Collected data:
+++

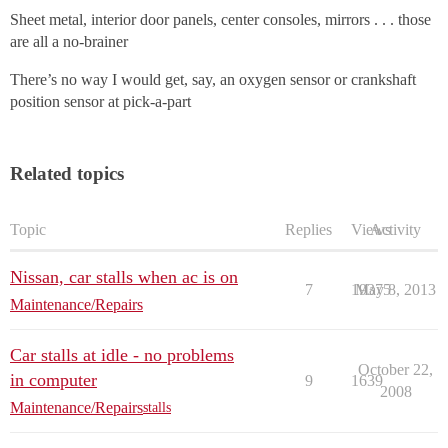
Sheet metal, interior door panels, center consoles, mirrors . . . those
are all a no-brainer
There’s no way I would get, say, an oxygen sensor or crankshaft
position sensor at pick-a-part
Related topics
Topic
Replies
Views
Activity
Nissan, car stalls when ac is on
7
19375
May 8, 2013
Maintenance/Repairs
Car stalls at idle - no problems
October 22,
in computer
9
1639
2008
Maintenance/Repairs
stalls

+++

■ Problem details: Apart from the pictures, every line of the data above should be given again exactly.

■ Answer to this task:
Sheet metal, interior door panels, center consoles, mirrors . . . those
are all a no-brainer
There’s no way I would get, say, an oxygen sensor or crankshaft
position sensor at pick-a-part
Related topics
Topic
Replies
Views
Activity
Nissan, car stalls when ac is on
7
19375
May 8, 2013
Maintenance/Repairs
Car stalls at idle - no problems
October 22,
in computer
9
1639
2008
Maintenance/Repairs
stalls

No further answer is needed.